Body Weight and Cigarette Smoking As Risk Factors

Author Affiliations

Durham, NC; Chapel Hill, NC; Durham, NC; Chapel Hill, NC; Claxton, Ga; Chapel Hill, NC

From the Department of Community Health. Sciences, Duke University Medical School (Dr. Heyden) and the Division of Cardiology, Duke University Medical Center (Dr. Bartel), Duke University, Durham, NC, and the Department of Epidemiology, University of North Carolina, Chapel Hill (Drs. Cassel, Tyroler, and Cornoni). Dr. Hames is a practicing physician, Claxton, Ga.

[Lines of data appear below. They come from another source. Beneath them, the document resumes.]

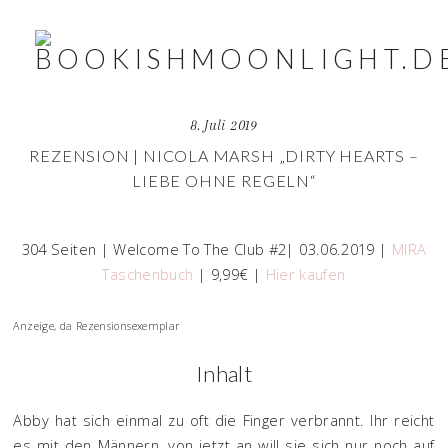
8. Juli 2019
REZENSION | NICOLA MARSH „DIRTY HEARTS –
LIEBE OHNE REGELN“
304 Seiten | Welcome To The Club #2| 03.06.2019 |
MIRA
Taschenbuch
| 9,99€ |
Hier kaufen
Anzeige, da Rezensionsexemplar
Inhalt
Abby hat sich einmal zu oft die Finger verbrannt. Ihr reicht
es mit den Männern, von jetzt an will sie sich nur noch auf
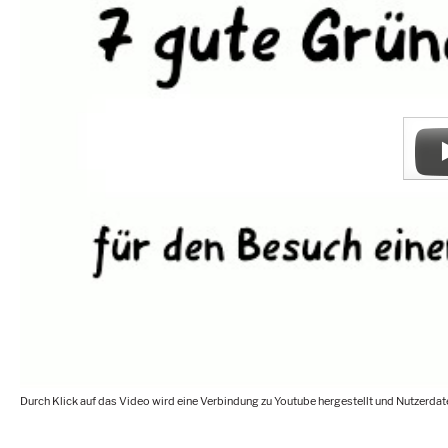
Durch Klick auf das Video wird eine Verbindung zu Youtube hergestellt und Nutzerd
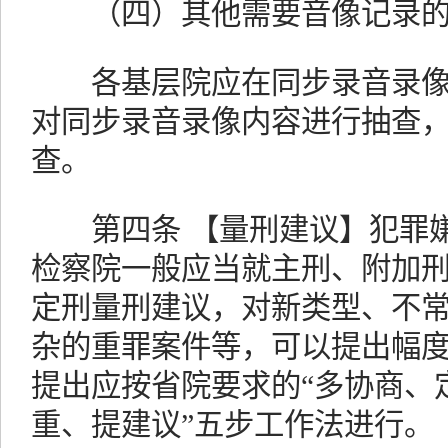
（四）其他需要音像记录的
各基层院应在同步录音录像
对同步录音录像内容进行抽查
查。
第四条 【量刑建议】犯罪嫌
检察院一般应当就主刑、附加
定刑量刑建议，对新类型、不
杂的重罪案件等，可以提出幅
提出应按省院要求的“多协商、
重、提建议”五步工作法进行。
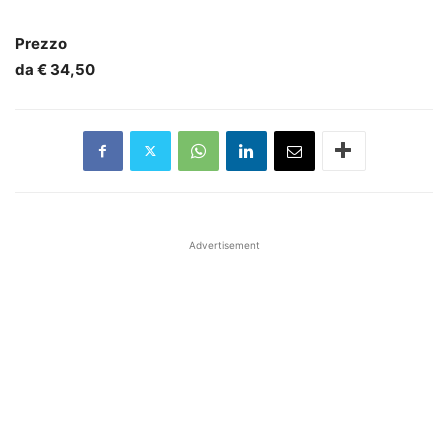
Prezzo
da € 34,50
Advertisement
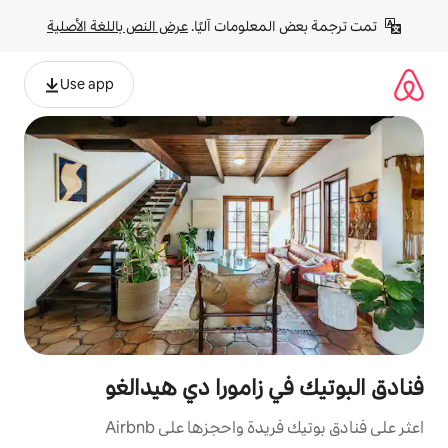
لومات آليًا. 
عرض النص باللغة الأصلية
Use app
زامورا دي هيدالغو
 واحجزها على Airbnb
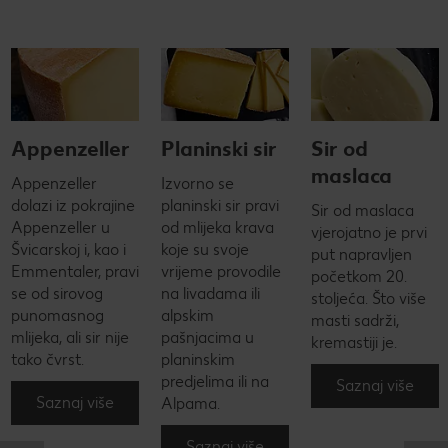
Appenzeller
Planinski sir
Sir od
maslaca
Appenzeller
Izvorno se
dolazi iz pokrajine
planinski sir pravi
Sir od maslaca
Appenzeller u
od mlijeka krava
vjerojatno je prvi
Švicarskoj i, kao i
koje su svoje
put napravljen
Emmentaler, pravi
vrijeme provodile
početkom 20.
se od sirovog
na livadama ili
stoljeća. Što više
punomasnog
alpskim
masti sadrži,
mlijeka, ali sir nije
pašnjacima u
kremastiji je.
tako čvrst.
planinskim
predjelima ili na
Saznaj više
Saznaj više
Alpama.
Saznaj više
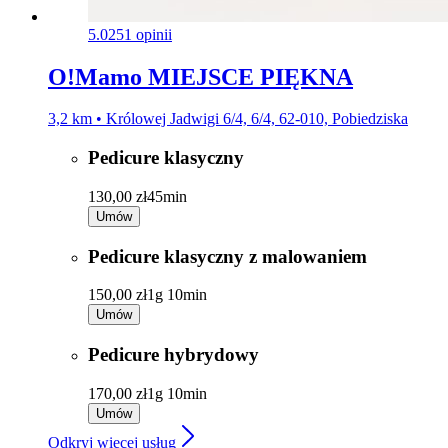
5.0
251 opinii
O!Mamo MIEJSCE PIĘKNA
3,2 km • Królowej Jadwigi 6/4, 6/4, 62-010, Pobiedziska
Pedicure klasyczny
130,00 zł
45min
Umów
Pedicure klasyczny z malowaniem
150,00 zł
1g 10min
Umów
Pedicure hybrydowy
170,00 zł
1g 10min
Umów
Odkryj więcej usług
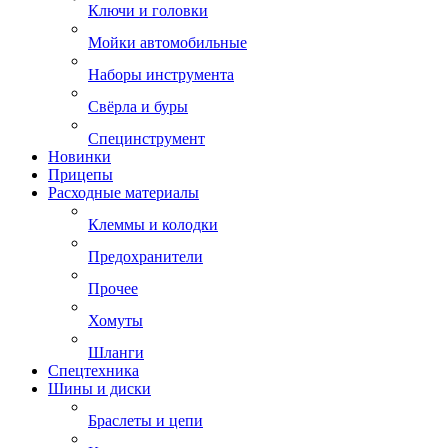
Ключи и головки
Мойки автомобильные
Наборы инструмента
Свёрла и буры
Специнструмент
Новинки
Прицепы
Расходные материалы
Клеммы и колодки
Предохранители
Прочее
Хомуты
Шланги
Спецтехника
Шины и диски
Браслеты и цепи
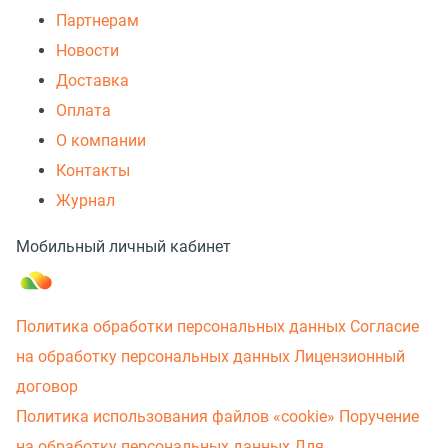
Партнерам
Новости
Доставка
Оплата
О компании
Контакты
Журнал
Мобильный личный кабинет
Политика обработки персональных данных
Согласие
на обработку персональных данных
Лицензионный
договор
Политика использования файлов «cookie»
Поручение
на обработку персональных данных
Для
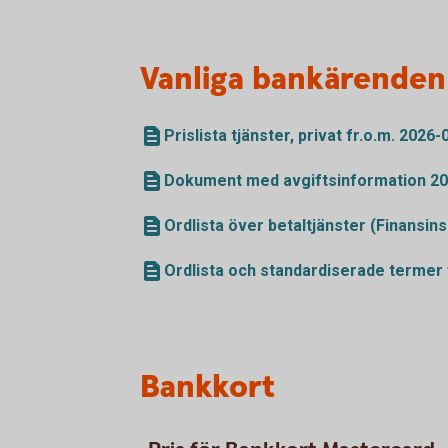
Vanliga bankärenden
Prislista tjänster, privat fr.o.m. 2026-
Dokument med avgiftsinformation 2
Ordlista över betaltjänster (Finansin
Ordlista och standardiserade termer 
Bankkort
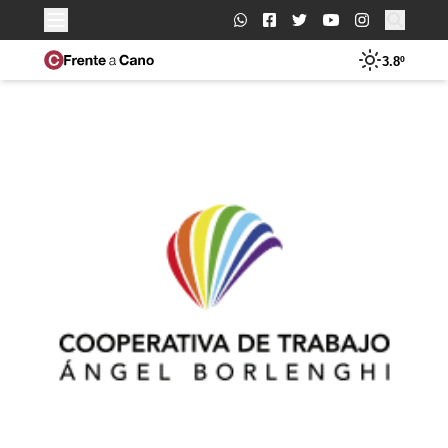
Buscar:
3.8º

Arch Intern Med. 1971;128(6):915-919. doi:10.1001/archinte.1971.00310240069008

In males, the incidence rate of coronary heart disease (CHD) in white noncigarette smokers was 52.7/1,000 and among blacks, 9.8/1,000; among white cigarette smokers the rate was 101/1,000 but in blacks only 32.5/1,000. The incidence rate of CHD in the leanest whites was 95.5/1,000, among the leanest blacks, 24.1/1,000; however, in the most obese whites the rate was 137/1,000 and among the blacks, 53.6/1,000. When comparing white smokers with nonsmokers in the leanest and most obese tertiles, smokers run a substantial risk of developing CHD, increasing with increase in overweight (80, 90, and 150/1,000, respectively). The risk of nonsmokers developing CHD does not increase from the leanest to the moderately overweight and the most obese group, (51, 30, and 64/1,000, respectively). Therefore, obesity in white males seems to enhance the risk of CHD among cigarette smokers but not among nonsmokers.